転職を考えている人の場合、前の職場では皮膚科がメインだったから次は内科にチャレンジしようかな、のように転職先を決めることもあります。そうなるとやはり門前薬局のほうが転職先として選びやすくなりますよね。
2.調剤業務以外の仕事が多い
面対応薬局の場合、時にレジ業務などもしなければなりません。薬剤師なのに何でこんなことしなきゃいけないの?と思う人も中にはいるでしょう。
また、万が一急ぎの薬の在庫がなかった場合、近隣の薬局へすぐに取りに行かなければなりません。夏の暑い日ざしの中、走って取りに行くこともあります。薬がすぐに用意できないことについて患者さんに謝罪することも必要です。
患者さんの中には薬の用意がないことに対してお怒りになる方もいます。しょっちゅう患者さんに頭を下げるのも気持ちの良いことではありません。
主にこれらの理由から面対応薬局ではなく門前薬局を選ぶ人が多いのです。確かに処方せんの内容に統一性がないのは経験の浅い薬剤師にはドキドキものですよね。できれば科目を絞って調剤したいものです。
転職を成功させるためのポイント
転職市場で門前薬局が人気なのはご理解頂けたかと思います。では門前薬局への転職を成功させるためには何かポイントがあるのでしょうか。

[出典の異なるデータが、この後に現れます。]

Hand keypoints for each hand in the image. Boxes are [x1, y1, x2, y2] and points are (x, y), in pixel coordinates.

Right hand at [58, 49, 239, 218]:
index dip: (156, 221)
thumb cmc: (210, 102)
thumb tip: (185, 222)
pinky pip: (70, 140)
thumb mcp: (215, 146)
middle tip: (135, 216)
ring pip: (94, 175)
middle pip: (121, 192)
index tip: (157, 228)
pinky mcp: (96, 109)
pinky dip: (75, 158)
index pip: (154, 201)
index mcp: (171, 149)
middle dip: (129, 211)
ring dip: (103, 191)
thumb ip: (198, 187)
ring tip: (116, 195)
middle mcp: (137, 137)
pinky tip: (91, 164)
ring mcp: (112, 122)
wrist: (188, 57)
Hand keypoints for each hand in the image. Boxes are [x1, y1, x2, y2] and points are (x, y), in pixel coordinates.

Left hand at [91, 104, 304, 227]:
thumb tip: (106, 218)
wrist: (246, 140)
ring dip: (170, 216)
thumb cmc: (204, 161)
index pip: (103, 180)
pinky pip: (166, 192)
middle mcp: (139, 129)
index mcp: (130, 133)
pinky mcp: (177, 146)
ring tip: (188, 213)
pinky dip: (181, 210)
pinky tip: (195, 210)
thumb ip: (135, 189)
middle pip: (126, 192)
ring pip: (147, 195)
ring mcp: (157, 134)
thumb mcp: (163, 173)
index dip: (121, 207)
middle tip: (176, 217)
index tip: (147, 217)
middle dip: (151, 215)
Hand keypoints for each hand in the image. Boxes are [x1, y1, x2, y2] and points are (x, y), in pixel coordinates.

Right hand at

個人経営の調剤薬局に転職した場合、辞めない限りはずっと同じ薬局で働くことになります。そうなると、もっと他の科目にチャレンジしてみたいと思ったときに再び転職するしかなくなってしまいます。
しかし、チェーンの調剤薬局であれば他の科目をやりたいという意思を伝えれば、希望の門前薬局へ異動させてもらうことも可能です。学びたいことが変わったとしても、できるだけ転職回数は少なく留めておきたいですよね。

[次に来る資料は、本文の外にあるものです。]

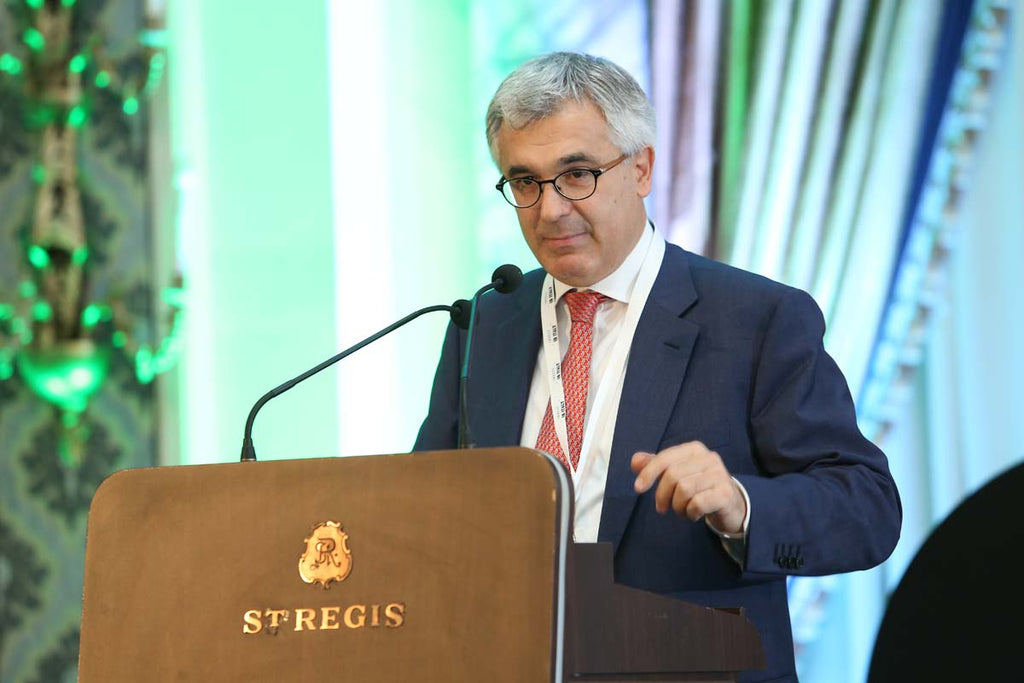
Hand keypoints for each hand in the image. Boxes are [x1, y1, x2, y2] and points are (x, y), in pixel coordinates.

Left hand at [631, 442, 746, 534]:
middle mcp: (709, 458)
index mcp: (694, 449)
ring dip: (677, 506)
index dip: (648, 473)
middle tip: (662, 508)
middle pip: (673, 475)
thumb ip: (655, 466)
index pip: (665, 458)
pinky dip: (690, 513)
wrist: (729, 503)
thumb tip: (635, 461)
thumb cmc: (699, 486)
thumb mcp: (677, 473)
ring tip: (681, 510)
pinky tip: (694, 514)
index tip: (638, 488)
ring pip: (684, 490)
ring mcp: (719, 475)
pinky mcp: (725, 494)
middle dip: (662, 495)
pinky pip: (697, 504)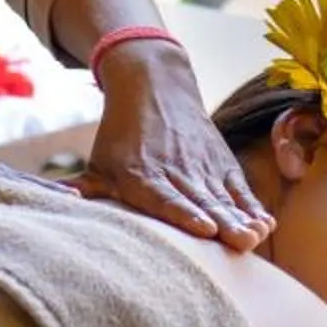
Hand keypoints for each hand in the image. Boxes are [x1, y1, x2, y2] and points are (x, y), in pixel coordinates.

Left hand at [74, 38, 273, 248]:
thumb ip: (86, 188)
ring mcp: (201, 164)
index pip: (164, 197)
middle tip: (240, 241)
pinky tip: (265, 223)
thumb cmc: (121, 135)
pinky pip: (238, 186)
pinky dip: (251, 204)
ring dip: (240, 217)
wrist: (154, 85)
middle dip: (222, 221)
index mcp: (141, 173)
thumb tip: (61, 202)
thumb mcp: (101, 160)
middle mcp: (174, 169)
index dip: (184, 213)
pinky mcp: (220, 161)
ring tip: (255, 236)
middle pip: (200, 199)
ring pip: (222, 195)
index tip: (204, 229)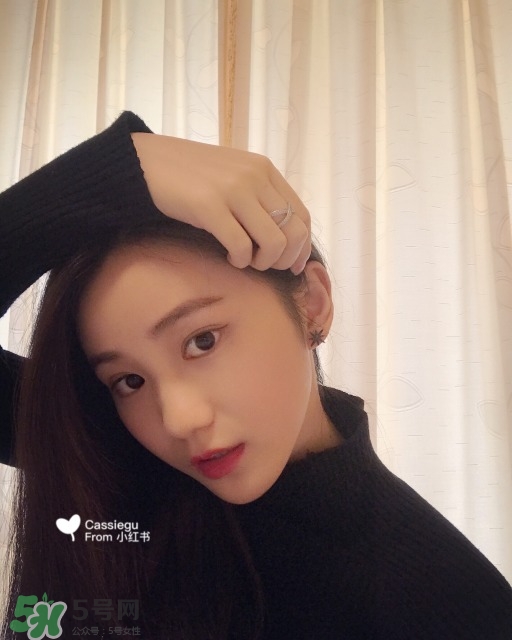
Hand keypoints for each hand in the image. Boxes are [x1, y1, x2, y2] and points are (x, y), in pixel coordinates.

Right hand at [131, 133, 310, 273]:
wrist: (146, 162)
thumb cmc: (191, 176)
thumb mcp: (234, 175)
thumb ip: (260, 195)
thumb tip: (285, 235)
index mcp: (265, 169)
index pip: (302, 216)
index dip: (302, 248)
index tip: (292, 265)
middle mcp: (255, 177)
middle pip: (293, 233)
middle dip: (285, 260)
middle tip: (265, 266)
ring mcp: (233, 190)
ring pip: (273, 243)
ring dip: (263, 263)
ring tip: (246, 261)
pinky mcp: (209, 205)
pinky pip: (241, 247)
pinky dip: (239, 261)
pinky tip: (229, 258)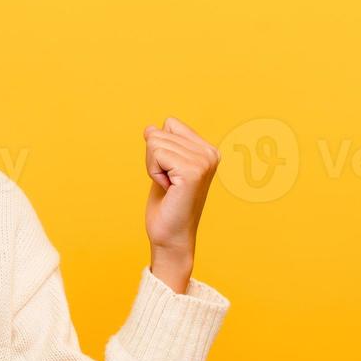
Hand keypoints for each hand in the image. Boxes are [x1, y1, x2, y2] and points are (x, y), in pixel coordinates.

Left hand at [143, 117, 219, 290]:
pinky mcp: (192, 172)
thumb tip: (150, 128)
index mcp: (207, 150)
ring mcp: (203, 162)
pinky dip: (153, 172)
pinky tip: (167, 188)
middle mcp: (210, 153)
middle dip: (153, 159)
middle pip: (159, 132)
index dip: (159, 148)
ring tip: (168, 186)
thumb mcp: (162, 168)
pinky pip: (156, 154)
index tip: (168, 172)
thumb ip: (161, 146)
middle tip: (167, 183)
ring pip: (155, 142)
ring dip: (153, 167)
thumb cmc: (166, 205)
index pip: (169, 124)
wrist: (170, 236)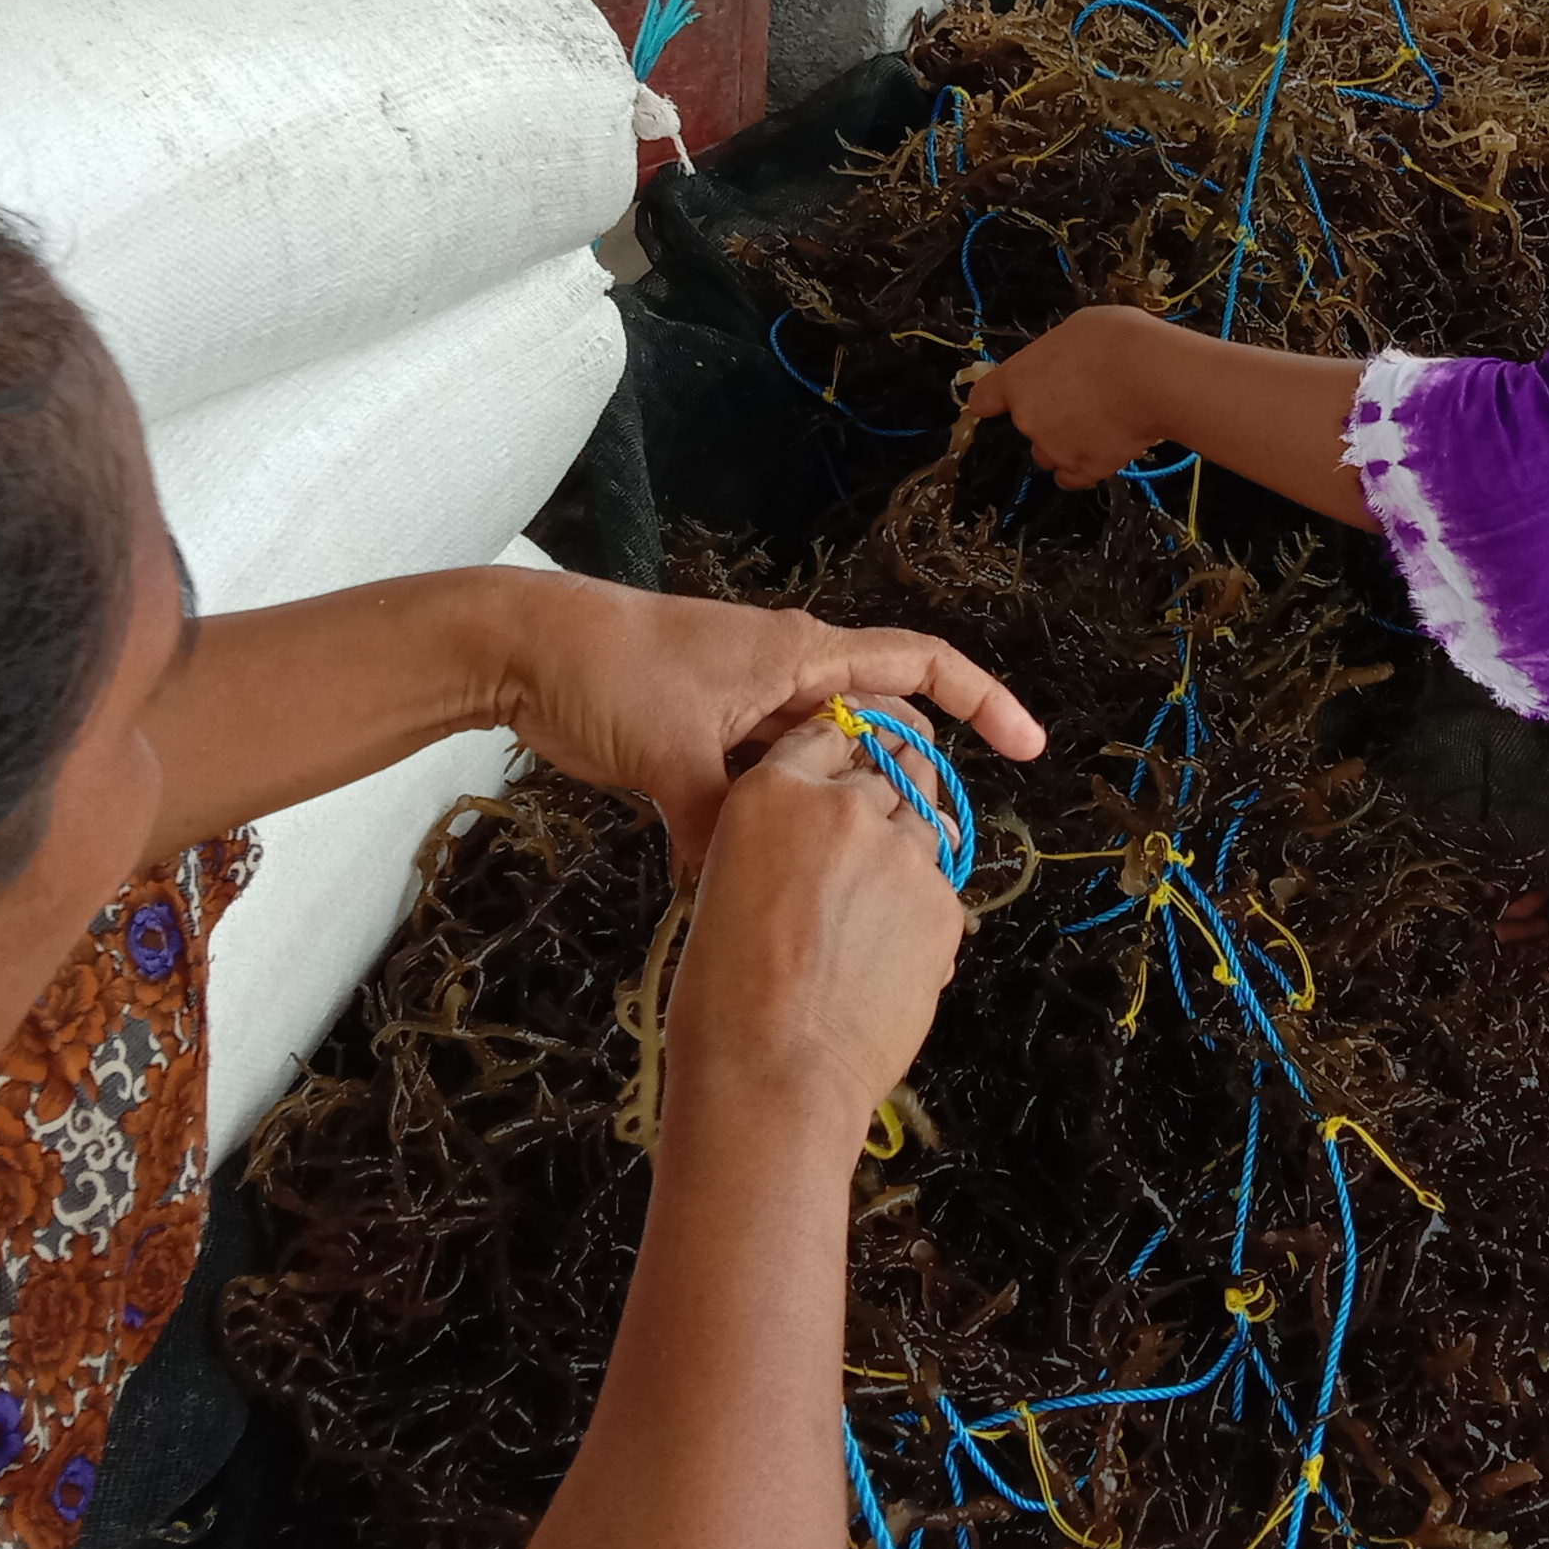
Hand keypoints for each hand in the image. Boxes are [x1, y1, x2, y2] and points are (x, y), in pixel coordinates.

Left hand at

そういうときにチェーン薬局の方が立ち回りが利きやすいのです。
仕事の忙しさは門前の病院だけでなく、薬局の環境によっても左右されます。一日にどれくらいの処方せんを受け付けいるのか、その枚数に見合うだけの薬剤師の頭数が確保されているのか事前にしっかり確認しましょう。
思ったより忙しくて大変、なんてことは避けたいものです。
転職を成功させるためには最低限、上記の2つのことは確認しましょう。ちょっとした下調べ1つで転職後の働きやすさというのは大きく変わります。